--- begin Provided text ---

Help to understand PartitionSupervisor in elixir 1.14

shahryarjb · June 4, 2022, 6:19pm

Hi, I have read the PartitionSupervisor documents and I think I need help to understand it.

For example:

defmodule MishkaInstaller.Application do
    use Application
    @impl true
    def start(_type, _args) do
      plugin_runner_config = [
        strategy: :one_for_one,
        name: PluginStateOtpRunner
      ]
      children = [
        {DynamicSupervisor, plugin_runner_config},
      ]
      opts = [strategy: :one_for_one, name: MishkaInstaller.Supervisor]
      Supervisor.start_link(children, opts)
    end
  end

So I started it in a file named like plugin_state_dynamic_supervisor.ex this:

def start_job(args) do
    DynamicSupervisor.start_child(PluginStateOtpRunner, {MishkaInstaller.PluginState, args})
end

and finally, in my `Genserver` module:

  def start_link(args) do
    GenServer.start_link(__MODULE__, [], name: via(id, type))
  end
  
  defp via(id, value) do
    {:via, Registry, {PluginStateRegistry, id, value}}
  end

So every time I want to select a Genserver I am using a registry like this:

  def get_plugin_pid(module_name) do
    case Registry.lookup(PluginStateRegistry, module_name) do
      [] -> {:error, :get_plugin_pid}
      [{pid, _type}] -> {:ok, :get_plugin_pid, pid}
    end
  end

Now where I can use PartitionSupervisor to improve it? And the second question is with this ways If 1000 user call get_plugin_pid function and load a data from a specific state in a same time, I am going to have a bottleneck?

Thank you in advance

Genserver, and the Supervisor

msimonborg · June 5, 2022, 3:20am

In this case you would use PartitionSupervisor to partition your DynamicSupervisor and spread out the work load from one supervisor to many, with the default number of partitions being equal to the number of cores i.e. System.schedulers_online/0. This would reduce bottlenecks at your DynamicSupervisor for the work it’s doing, like starting, stopping, and restarting your plug-in processes. If you have a lot of concurrency with starting and stopping these processes then this may help you. The PartitionSupervisor would not prevent your get_plugin_id function from bottlenecking, since that is going through a Registry, not your DynamicSupervisor. To maximize concurrency and reduce bottlenecks with your Registry you can manually increase the number of partitions with the :partitions option, e.g. {Registry, keys: :unique, name: PluginStateRegistry, partitions: System.schedulers_online()}.

In my app there are many processes that may be started concurrently by many users. Each process does some clean up in the terminate/2 callback at shutdown. During deployments and scale-downs I need nodes to shutdown gracefully, and these processes must store their state to perform an eventual handoff to a new process that might start on another node and continue its work. I noticed in load testing that when the number of these processes under a single DynamicSupervisor reached a certain level, shutdowns took a really long time. When I tested out replacing the dynamic supervisor with PartitionSupervisor on my 8-core machine the shutdown time decreased dramatically, far more than 8x. This was so helpful for my use case that I copied the PartitionSupervisor module directly into my app so I can start using it without depending on pre-release 1.14.

--- end Provided text ---
--- begin Extracted records ---

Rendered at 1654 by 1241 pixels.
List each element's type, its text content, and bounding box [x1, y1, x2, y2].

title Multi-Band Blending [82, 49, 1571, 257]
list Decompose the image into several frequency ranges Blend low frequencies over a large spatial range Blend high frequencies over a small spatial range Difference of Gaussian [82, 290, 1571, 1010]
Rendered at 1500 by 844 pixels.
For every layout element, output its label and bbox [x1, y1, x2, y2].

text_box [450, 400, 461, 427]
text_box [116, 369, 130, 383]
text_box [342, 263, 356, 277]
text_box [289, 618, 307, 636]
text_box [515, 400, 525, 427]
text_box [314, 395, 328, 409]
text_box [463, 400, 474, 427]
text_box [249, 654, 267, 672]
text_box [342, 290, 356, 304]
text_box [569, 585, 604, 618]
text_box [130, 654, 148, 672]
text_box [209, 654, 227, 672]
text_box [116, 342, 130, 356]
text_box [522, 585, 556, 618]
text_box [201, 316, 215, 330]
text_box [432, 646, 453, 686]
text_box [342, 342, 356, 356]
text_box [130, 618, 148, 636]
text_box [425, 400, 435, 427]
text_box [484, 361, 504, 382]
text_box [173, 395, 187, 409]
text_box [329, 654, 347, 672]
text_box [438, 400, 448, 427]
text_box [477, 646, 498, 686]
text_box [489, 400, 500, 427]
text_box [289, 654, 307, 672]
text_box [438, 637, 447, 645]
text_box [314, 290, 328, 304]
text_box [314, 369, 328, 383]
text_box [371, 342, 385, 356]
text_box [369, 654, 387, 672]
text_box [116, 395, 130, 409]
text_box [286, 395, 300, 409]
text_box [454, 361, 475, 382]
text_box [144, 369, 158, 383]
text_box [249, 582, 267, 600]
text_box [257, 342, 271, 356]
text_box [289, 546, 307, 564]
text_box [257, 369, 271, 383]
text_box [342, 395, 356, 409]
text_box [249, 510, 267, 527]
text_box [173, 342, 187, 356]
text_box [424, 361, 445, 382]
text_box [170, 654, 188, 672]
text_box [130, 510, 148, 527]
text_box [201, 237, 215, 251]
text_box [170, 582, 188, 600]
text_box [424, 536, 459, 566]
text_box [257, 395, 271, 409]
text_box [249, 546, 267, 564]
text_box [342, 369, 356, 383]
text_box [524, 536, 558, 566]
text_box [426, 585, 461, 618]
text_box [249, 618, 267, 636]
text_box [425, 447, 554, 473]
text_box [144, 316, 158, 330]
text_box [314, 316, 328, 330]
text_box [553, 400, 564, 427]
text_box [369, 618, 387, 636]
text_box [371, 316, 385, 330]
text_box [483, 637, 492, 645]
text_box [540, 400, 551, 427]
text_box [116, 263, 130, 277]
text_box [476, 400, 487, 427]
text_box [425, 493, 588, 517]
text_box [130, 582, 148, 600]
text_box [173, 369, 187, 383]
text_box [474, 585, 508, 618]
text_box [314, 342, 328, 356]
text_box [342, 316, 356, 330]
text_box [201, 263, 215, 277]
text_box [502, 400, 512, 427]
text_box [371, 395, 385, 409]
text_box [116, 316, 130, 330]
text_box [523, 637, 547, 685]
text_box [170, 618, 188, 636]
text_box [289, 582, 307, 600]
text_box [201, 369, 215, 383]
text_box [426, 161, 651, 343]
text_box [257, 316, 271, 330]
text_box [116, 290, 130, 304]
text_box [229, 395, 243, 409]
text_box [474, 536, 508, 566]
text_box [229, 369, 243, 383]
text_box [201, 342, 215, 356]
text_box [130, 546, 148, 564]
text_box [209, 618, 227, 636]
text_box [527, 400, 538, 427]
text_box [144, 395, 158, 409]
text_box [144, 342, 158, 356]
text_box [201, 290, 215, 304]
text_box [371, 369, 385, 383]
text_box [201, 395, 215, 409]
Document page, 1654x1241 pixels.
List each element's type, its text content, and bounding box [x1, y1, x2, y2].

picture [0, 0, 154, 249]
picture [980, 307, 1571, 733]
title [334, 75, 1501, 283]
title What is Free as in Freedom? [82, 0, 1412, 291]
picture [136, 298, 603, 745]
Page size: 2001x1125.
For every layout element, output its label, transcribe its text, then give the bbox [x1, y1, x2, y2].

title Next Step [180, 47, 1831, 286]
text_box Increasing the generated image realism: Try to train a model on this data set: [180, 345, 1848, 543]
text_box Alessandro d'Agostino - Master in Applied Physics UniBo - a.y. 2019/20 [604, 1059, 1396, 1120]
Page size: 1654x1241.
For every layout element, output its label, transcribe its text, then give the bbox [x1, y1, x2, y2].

--- end Extracted records ---

== Set of tasks ==
- A) In the PartitionSupervisor thread, what is the default number of partitions?
- B) Carry on the PartitionSupervisor thread from its last sentence.

== Responses for each task ==
- A) The number of cores, as given by System.schedulers_online/0.

- B)
If you have any particular questions about migrating to PartitionSupervisor I’d be happy to try and help.

shahryarjb · June 5, 2022, 5:08am

Thank you dear @msimonborg, but for my second question do you have any idea?

  def get(module: module_name) do
    case PSupervisor.get_plugin_pid(module_name) do
      {:ok, :get_plugin_pid, pid} -> GenServer.call(pid, {:pop, :module})
      {:error, :get_plugin_pid} -> {:error, :get, :not_found}
    end
  end

For example 10000 user in a specific time want to load a data from a specific state, what will happen!! Will I have a problem answering them? With the way now, I am using?

msimonborg · June 5, 2022, 5:16am

This was my try at answering your second question. If your get_plugin_pid function is using Registry then no part of the call is hitting your DynamicSupervisor, so optimizing with a PartitionSupervisor will not help. Optimizing Registry with more partitions might be helpful. Or, are you more concerned with this piece of code GenServer.call(pid, {:pop, :module})? Sorry if I’m misunderstanding your question.

shahryarjb · June 5, 2022, 5:51am

I am sorry it is my fault I tried to ask different questions in a same time.
Imagine we start 20 Genservers with 1 supervisor, as I know Genserver and Supervisor are single process and I want to figure out what will happen if 20k users call a specific Genserver state.

Registry can handle the 20k users request to pass PID to them?
If the 20k users have the PID of a specific Genserver, can call the state in a same time (in 1milisecound like GenServer.call(pid, {:pop, :module}))?
If the 20k users who have the PID of a specific Genserver want to edit the state of Genserver, what will happen?

For example:

I have a state in my ram which is loaded every time a user sends request to my server and get some information from this state, so I need it to scale it for many concurrent users, the users just load the state not edit it (more than 20k users in a same time).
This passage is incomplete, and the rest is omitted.